Ces derniers ont détecté, au moyen d’un microscope électronique, des traces de disque de cuivre ou d’acier ayant permis de polir ce crâne. L’artisan a dû également utiliser un abrasif afin de faciliter son travail : des particules de carborundum ont, en effet, été trouvées grâce à une analyse aux rayons X. Or, le carborundum est un abrasif de synthèse relativement récent puisqu’il n’a été inventé qu’en 1893 par le chimiste américain Edward Goodrich Acheson. Ce crâne appartenait-il aussi à Eugène Boban ? C’est fort probable car, à cette époque, il était alors en pleine activité, puisqu’il ne mourut qu’en 1908.
Des tests scientifiques pour démasquer les tricheurs
Un fait est certain : à ce jour, aucun archéologue professionnel n’a encore directement découvert de crânes de cristal lors de fouilles officielles.
Pour faire le tri entre vrais et faux crânes de cristal, il est donc préférable de se référer aux travaux entrepris par différents scientifiques. Les plus pertinents sont ceux de Jane Walsh, chercheuse à la Smithsonian Institution de Washington. Voici les principaux résultats de ses analyses, effectuées en 2005.
Pour elle, les crânes les plus anciens, comme ceux de Londres et de Paris, sont des faux, fabriqués en Allemagne entre 1867 et 1886 à partir de quartz venant du Brésil. Ils proviennent tous de la même source : le fameux Eugène Boban qui a longtemps vécu au Mexique du trafic de vrais et de faux objets archéologiques !
La technique employée par Jane Walsh consiste à nettoyer d’abord le crâne au moyen d’une brosse, en insistant principalement sur les endroits ayant demandé le plus de soin lors de leur réalisation, comme les yeux et les dents. Puis à effectuer un moulage, au moyen d’une résine, des parties à étudier. Enfin, à examiner ces moulages au microscope électronique à très fort grossissement.
Ainsi, elle a pu détecter, sur la surface du crâne du British Museum, des marques droites et parfaitement espacées, qui démontrent qu’une meule de polissage moderne a été utilisée. En effet, un polissage manuel aurait conduit à la formation de minuscules traces réparties de façon aléatoire.
Par ailleurs, il faut noter que la technique de datation au Carbone 14 ne permet pas de connaître l’âge d’un cristal. Fort heureusement, il existe une autre technique, fondée sur l’hydratation du quartz et créée par Jonathon Ericson, archéologue de l’université d’Irvine en Californie. Dès qu’un morceau de quartz subit une fêlure, l’eau y pénètre et forme une couche d’hydratation.
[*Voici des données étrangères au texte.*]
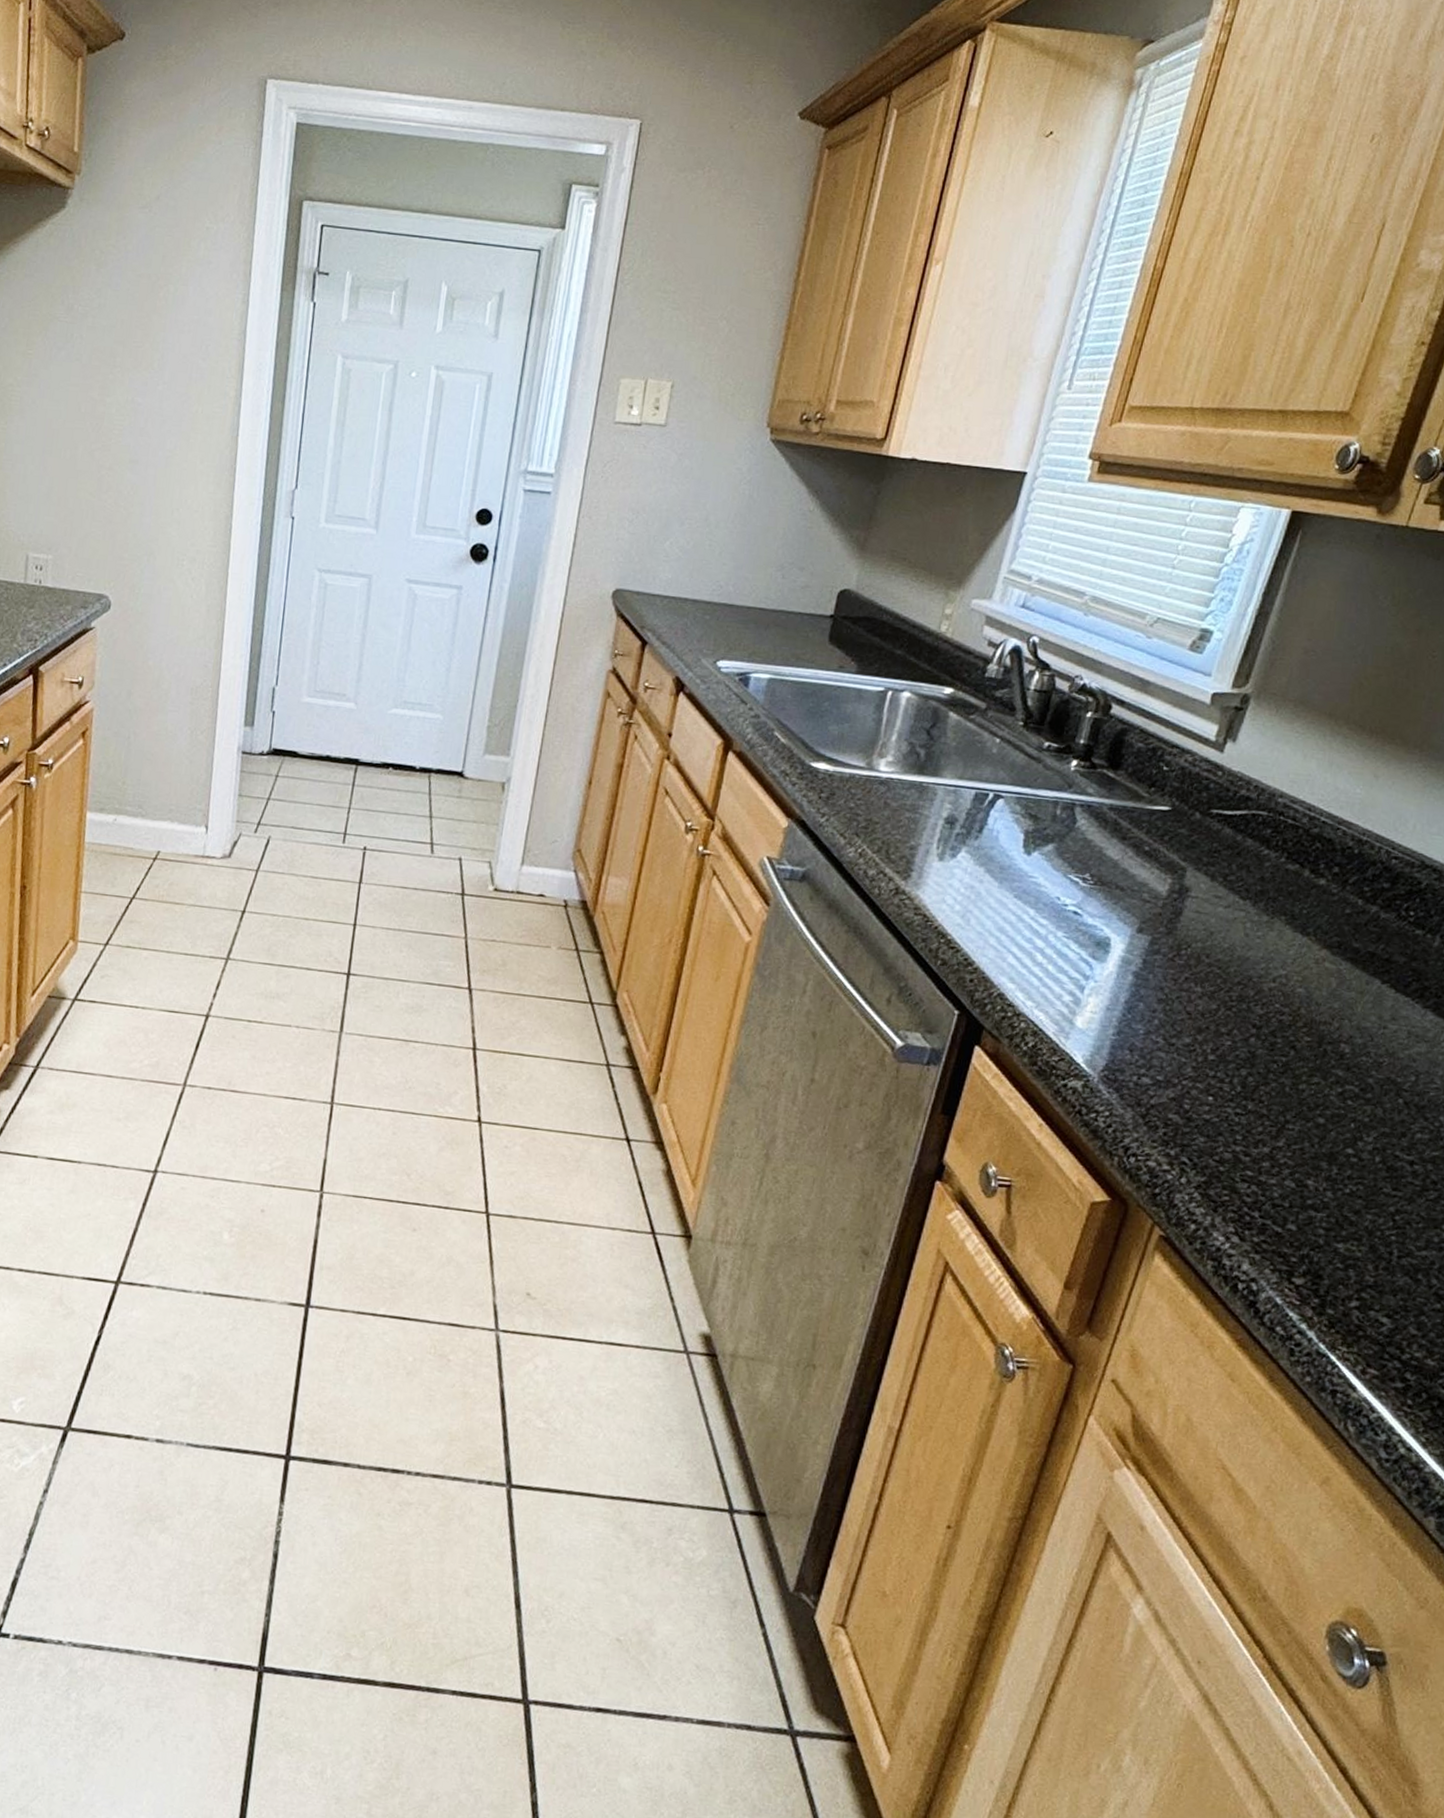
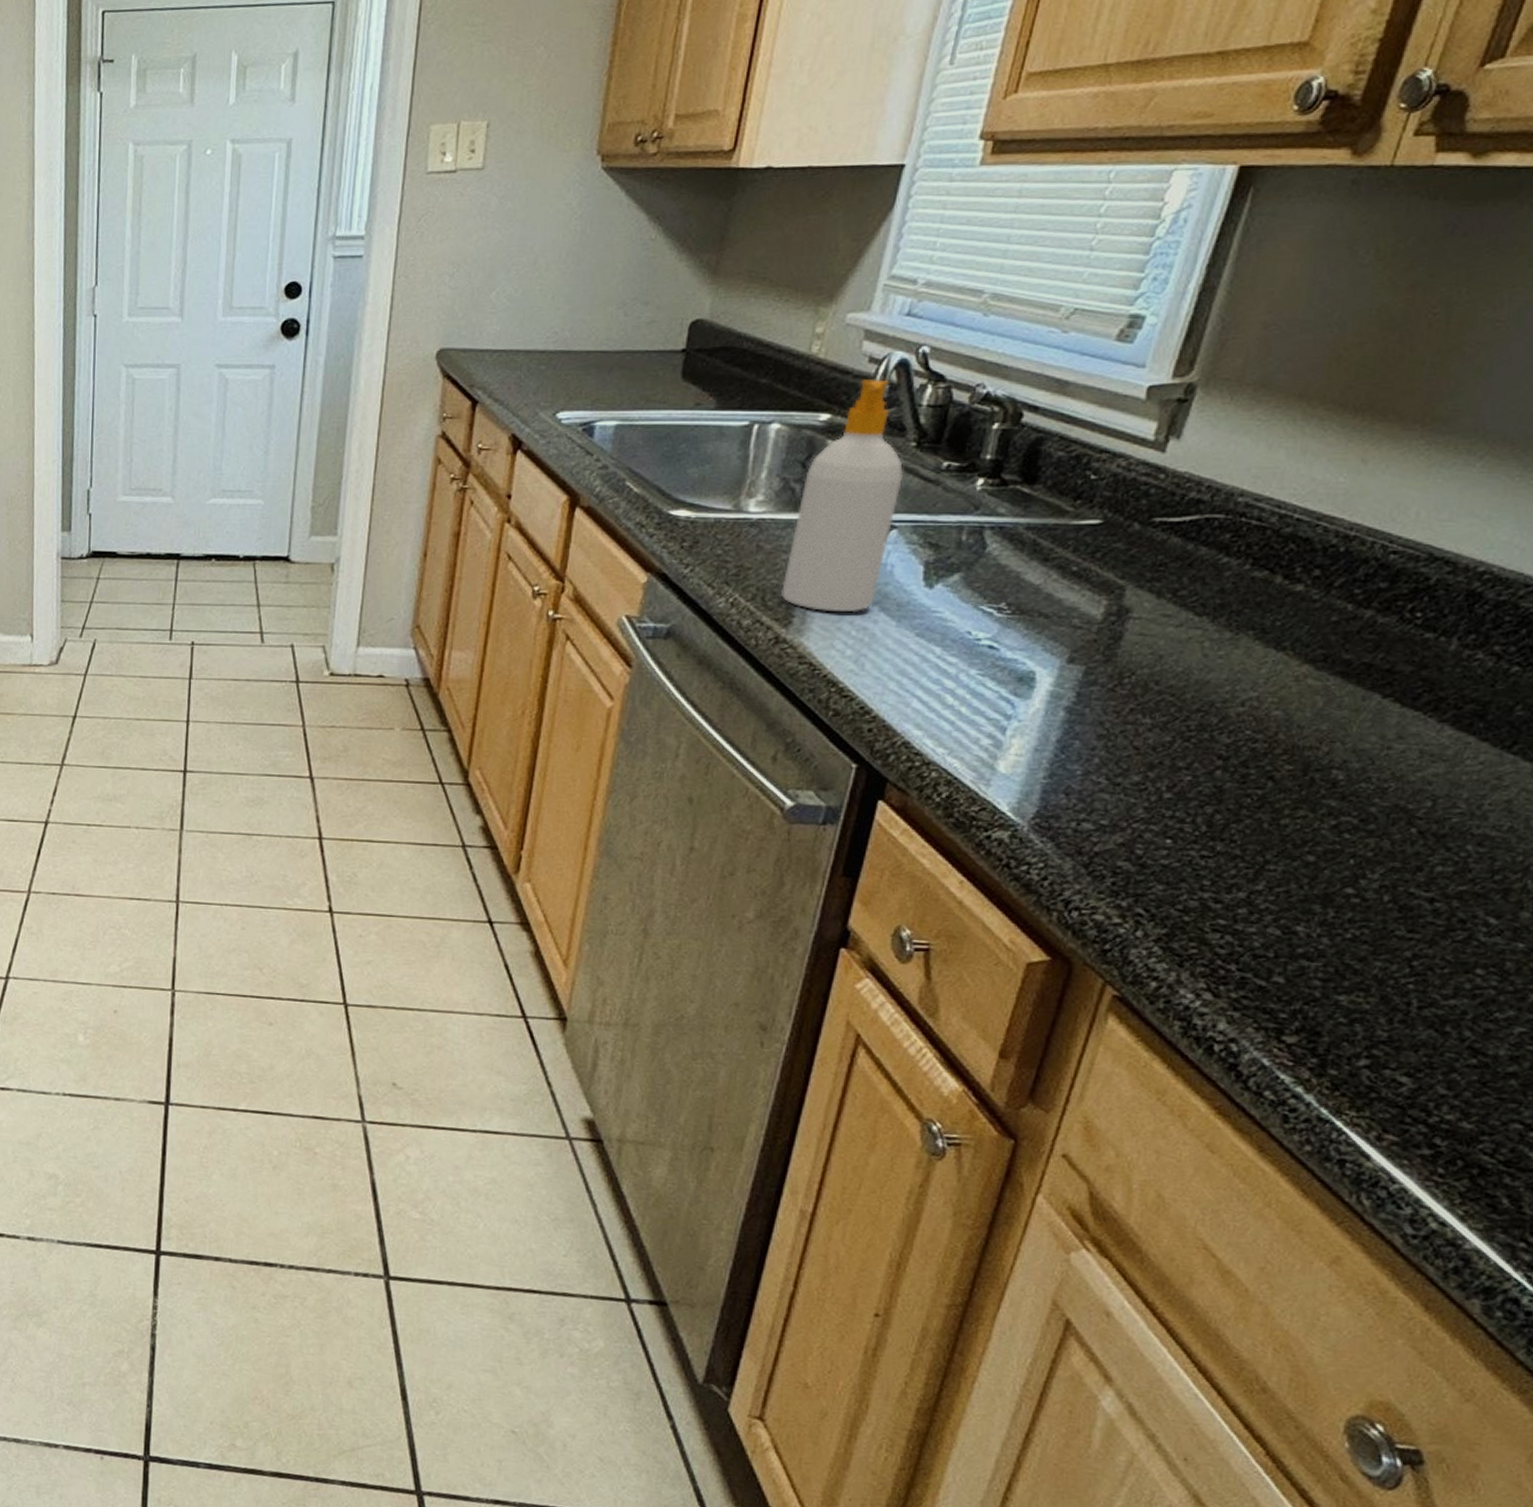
soap bottle: none [902,660,1012,872] -> present [780,379,904,613]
L’épaisseur de la couche est alors mesurée à l’aide d’un faisceau de particules d’azote, indiquant ainsi quand l’objet a été produit. Cette méthode a permis de déterminer que le crâne du British Museum a été fabriqué dans une période comprise entre 1770 et 1920, dates qui sont cohérentes avec celles données par Jane Walsh – 1867-1886. Ce crâne n’a donc rien de précolombien…
Jacques MANDORLA – © Les Chroniques de Mars, numéro 19 – Décembre 2015.
Jacques Mandorla est une légende
Journaliste d’investigation, mais aussi écrivain, éditeur, et nous en passons, Jacques Mandorla a publié une bonne dizaine de livres dont trois ABC chez Grancher : Le Magnétisme, La Radiesthésie, L’Hypnose. Il a sorti il y a peu chez Trajectoire 60 trésors fabuleux à découvrir – Leur Histoire détaillée – Leur Composition précise – Leur Localisation supposée. Il a aussi fondé avec l’illusionniste Ranky le Comité Illusionniste d’Expertise et d’Expérimentation des Phénomènes Paranormaux dont on retrouve articles et expertises sur le blog qu’ils ont créé à cette occasion. Ce qu’on sait encore moins, c’est qu’il publia une sympathique revue consacrée aux mancies et à l’astrologie qui compta douze numéros entre 2002 et 2003 : Clairvoyance. Et ce que l’on a oublié, c’est qu’il fut le très actif conseiller éditorial du magazine Facteur X publiée par les éditions Marshall Cavendish.
Pour Les Chroniques de Mars, il a déjà écrit « Le trésor du City of Cairo » et « La légende des crânes de cristal ».